**Task instructions**:
Write each line below back out exactly, omitting its pictures.

(Data shown)

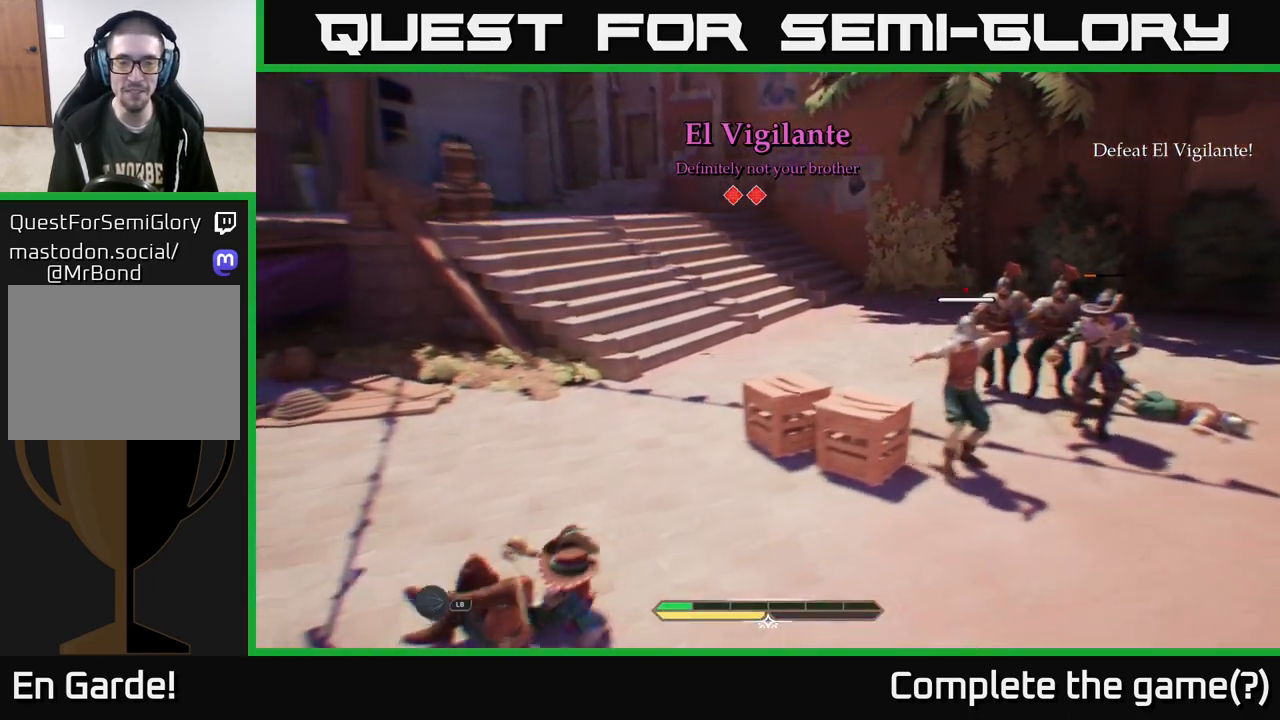
{"buttons": [], "left_stick": "up-right", "right_stick": "center", "events": [[50, "R2", "up"], [183, "R2", "down"], [267, "R2", "up"], [367, "R2", "down"], [417, "R2", "up"]]}
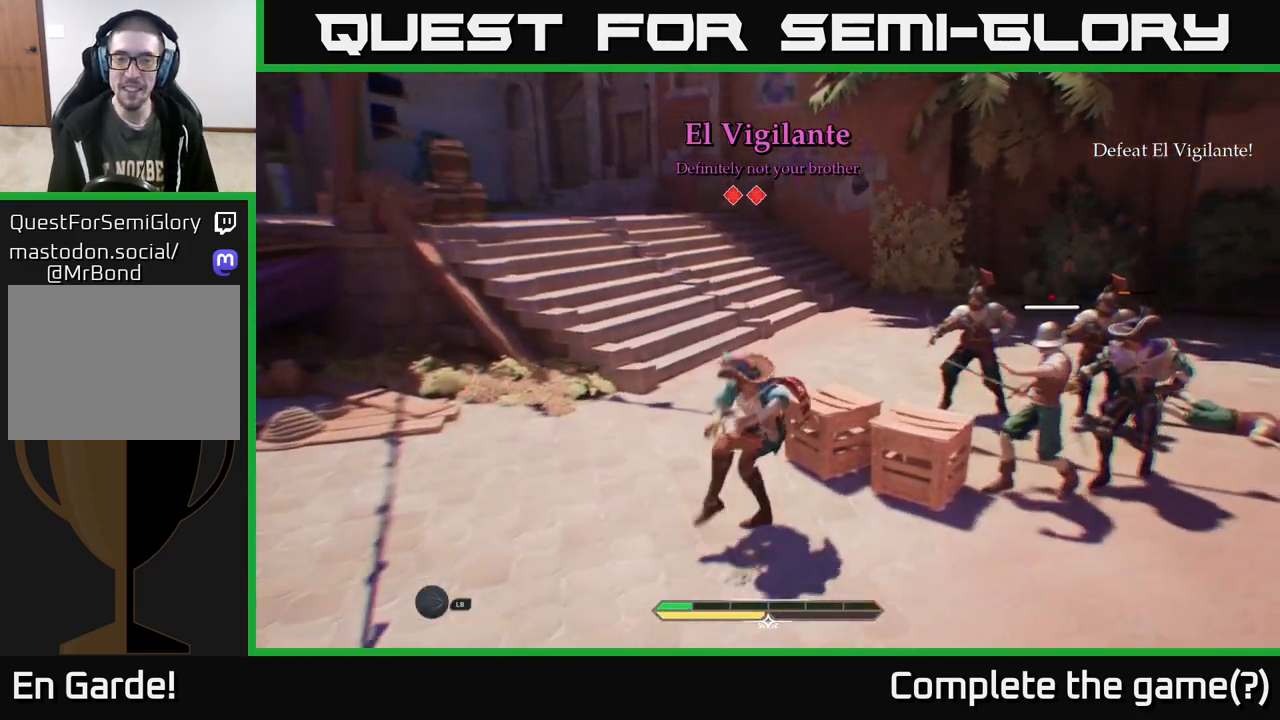
{"buttons": ["X"], "left_stick": "right", "right_stick": "center", "events": [[133, "left_stick", "center"], [200, "right_stick", "right"], [317, "left_stick", "right"], [400, "right_stick", "center"], [483, "X", "down"]]}
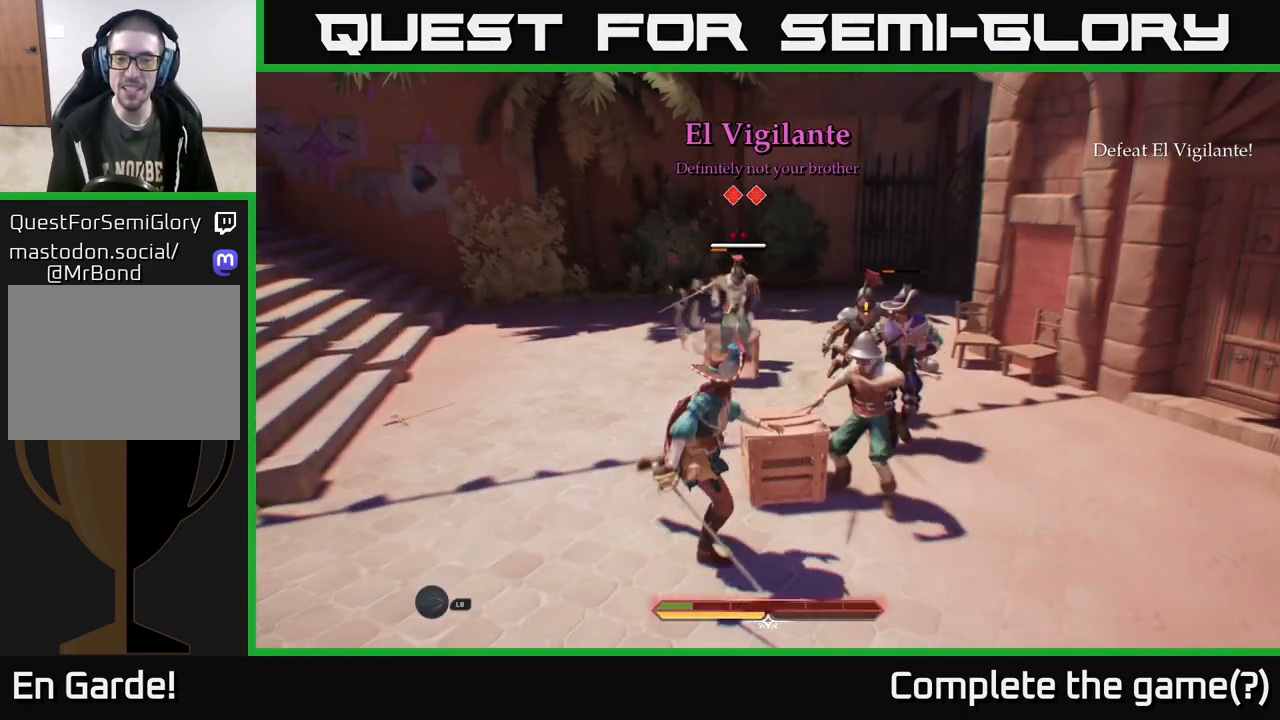
{"buttons": [], "left_stick": "center", "right_stick": "center", "events": [[50, "left_stick", "up-right"], [100, "X", "up"], [217, "X", "down"], [267, "X", "up"], [333, "left_stick", "right"], [367, "X", "down"], [433, "X", "up"], [467, "left_stick", "center"]]}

(End Data shown)

**Answer space**:
{"buttons": [], "left_stick": "up-right", "right_stick": "center", "events": [[50, "R2", "up"], [183, "R2", "down"], [267, "R2", "up"], [367, "R2", "down"], [417, "R2", "up"]]}
{"buttons": ["X"], "left_stick": "right", "right_stick": "center", "events": [[133, "left_stick", "center"], [200, "right_stick", "right"], [317, "left_stick", "right"], [400, "right_stick", "center"], [483, "X", "down"]]}
{"buttons": [], "left_stick": "center", "right_stick": "center", "events": [[50, "left_stick", "up-right"], [100, "X", "up"], [217, "X", "down"], [267, "X", "up"], [333, "left_stick", "right"], [367, "X", "down"], [433, "X", "up"], [467, "left_stick", "center"]]}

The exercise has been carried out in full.